### Exercise text:
Treatments for Alzheimer’s disease today are modest in effect, merely slowing the progression of symptoms. That’s partly because scientists until recently had identified only four genes that contribute to the disease. Many more genes are believed to be involved, setting off numerous biological malfunctions that together create the sticky, fibrous plaque that destroys the diseased brain.
Columbia researchers led by Richard Mayeux ’91PH have discovered another piece of that puzzle. They recently concluded that a fifth gene, called SORL1, is associated with Alzheimer’s. The gene is only the second identified as contributing to late-onset Alzheimer’s, the most common form of the disease, affecting people over the age of 65 and accounting for 90 percent of all cases. The first gene, ApoE4, was linked to late-onset Alzheimer’s in 1993.
Mayeux, codirector of Columbia’s Taub Institute for Research on Alzheimer’s Disease and the Aging Brain, published the findings in the February issue of Nature Genetics in collaboration with scientists at the University of Toronto, Boston University, and 12 other institutions. The federally funded researchers examined the DNA of more than 6000 people, including several hundred Dominicans living in the Washington Heights neighborhood of Manhattan.
They examined members of six ethnic groups in several cities and found that variants in the gene SORL1 are more common in people with late-onset Alzheimer’s than in healthy individuals of the same age. The finding held true across four ethnic groups: Caribbean-Hispanic, Northern European, African-American, and Israeli-Arab.
The researchers aren’t sure exactly where the relevant mutations are on SORL1. That’s the next stage of their research, and it’s a tricky challenge, because SORL1 is thought to have upward of 500 common variations, an unusually large number. The scientists have examined about 30 so far and haven’t yet found a single mutation that is clearly linked to the disease among any of the ethnic populations.

### Supplied information:

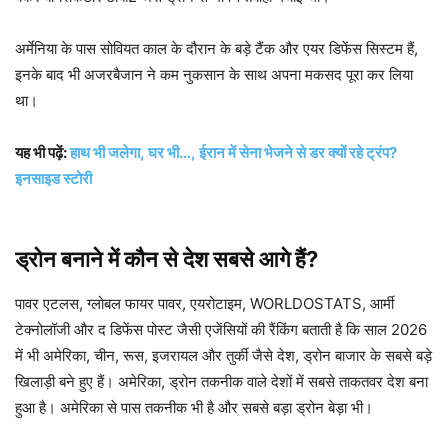
अर्मेनिया के पास सोवियत काल के दौरान के बड़े टैंक और एयर डिफेंस सिस्टम हैं,
इनके बाद भी अजरबैजान ने कम नुकसान के साथ अपना मकसद पूरा कर लिया
था।
यह भी पढ़ें:
हाथ भी जलेगा, घर भी…, ईरान में सेना भेजने से डर क्यों रहे ट्रंप?
इनसाइड स्टोरी
ड्रोन बनाने में कौन से देश सबसे आगे हैं?
पावर एटलस, ग्लोबल फायर पावर, एयरोटाइम, WORLDOSTATS, आर्मी
टेक्नोलॉजी और द डिफेंस पोस्ट जैसी एजेंसियों की रैंकिंग बताती है कि साल 2026
में भी अमेरिका, चीन, रूस, इजरायल और तुर्की जैसे देश, ड्रोन बाजार के सबसे बड़े
खिलाड़ी बने हुए हैं। अमेरिका, ड्रोन तकनीक वाले देशों में सबसे ताकतवर देश बना
हुआ है। अमेरिका से पास तकनीक भी है और सबसे बड़ा ड्रोन बेड़ा भी।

### Directions for this task:
Can you pick up the Alzheimer's gene article after its last sentence and continue it? The listing has no connection to the Alzheimer's gene article.

### Exercise answer:
“The causal mutations we’re looking for are probably quite subtle, because if they were major mutations they would cause disease earlier in life,” says Mayeux, the Gertrude H. Sergievsky Professor of Neurology, Psychiatry, and Epidemiology. “That SORL1 is involved in late-onset Alzheimer’s would indicate that it functions pretty normally until old age, and then for some reason it peters out.”
What exactly is SORL1’s role in causing the disease? Scientists have known for a few years that SORL1 produces a protein, also called SORL1, which acts as a sort of intercellular traffic cop, directing other proteins and molecules down pathways where they’ll metabolize properly. A key molecule that’s directed by the protein SORL1 is amyloid precursor protein (APP), which turns into the obstructive plaque found in diseased brains, most Alzheimer’s experts believe.
Mayeux says that mutations in the gene SORL1 reduce the amount of protein it produces, which in turn allows APP to stray into cellular regions where it takes on its toxic form. Physiologic research supports that working hypothesis: The scientists last year found that levels of the protein SORL1 are very low in individuals with late-onset Alzheimer’s.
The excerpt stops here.